- Task material:
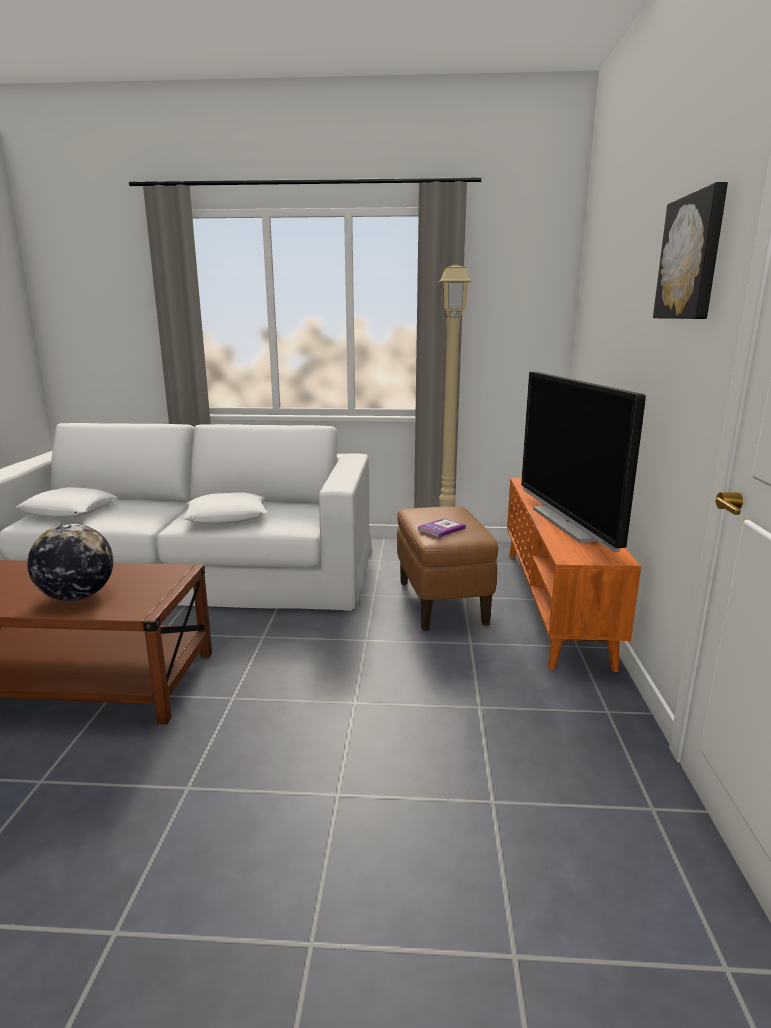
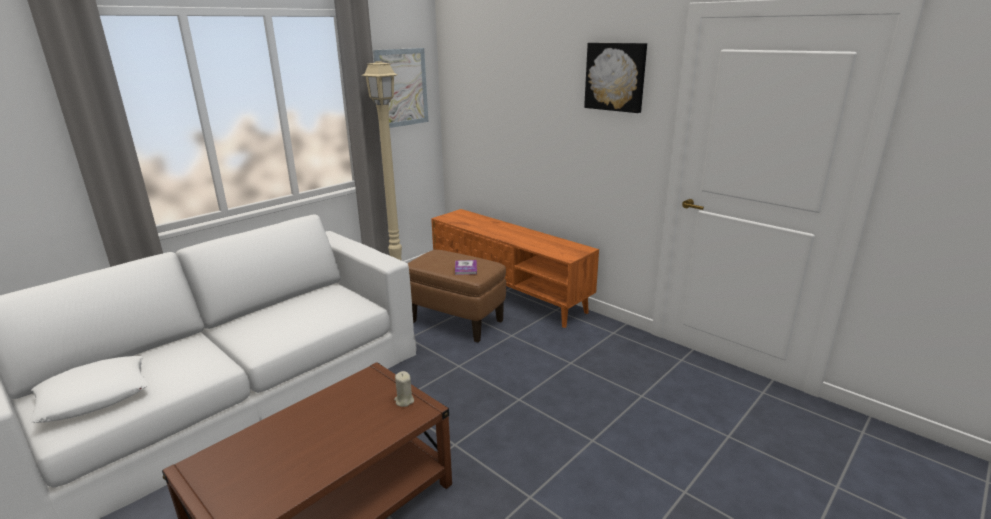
camera: 50 degrees left, 5 degrees up
globe [27,524,113,601] -> none
white pillow [183,493,267,524] -> none
television [521,372,646,552] -> none
none -> picture [373,48,428,128]
none -> beige candle [394,371,414,407]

- Work request:
Make an exact copy of every entry above, but keep the pictures out of it.

- Response box:
camera: 50 degrees left, 5 degrees up
globe [27,524,113,601] -> none
white pillow [183,493,267,524] -> none
television [521,372,646,552] -> none
none -> picture [373,48,428,128]
none -> beige candle [394,371,414,407]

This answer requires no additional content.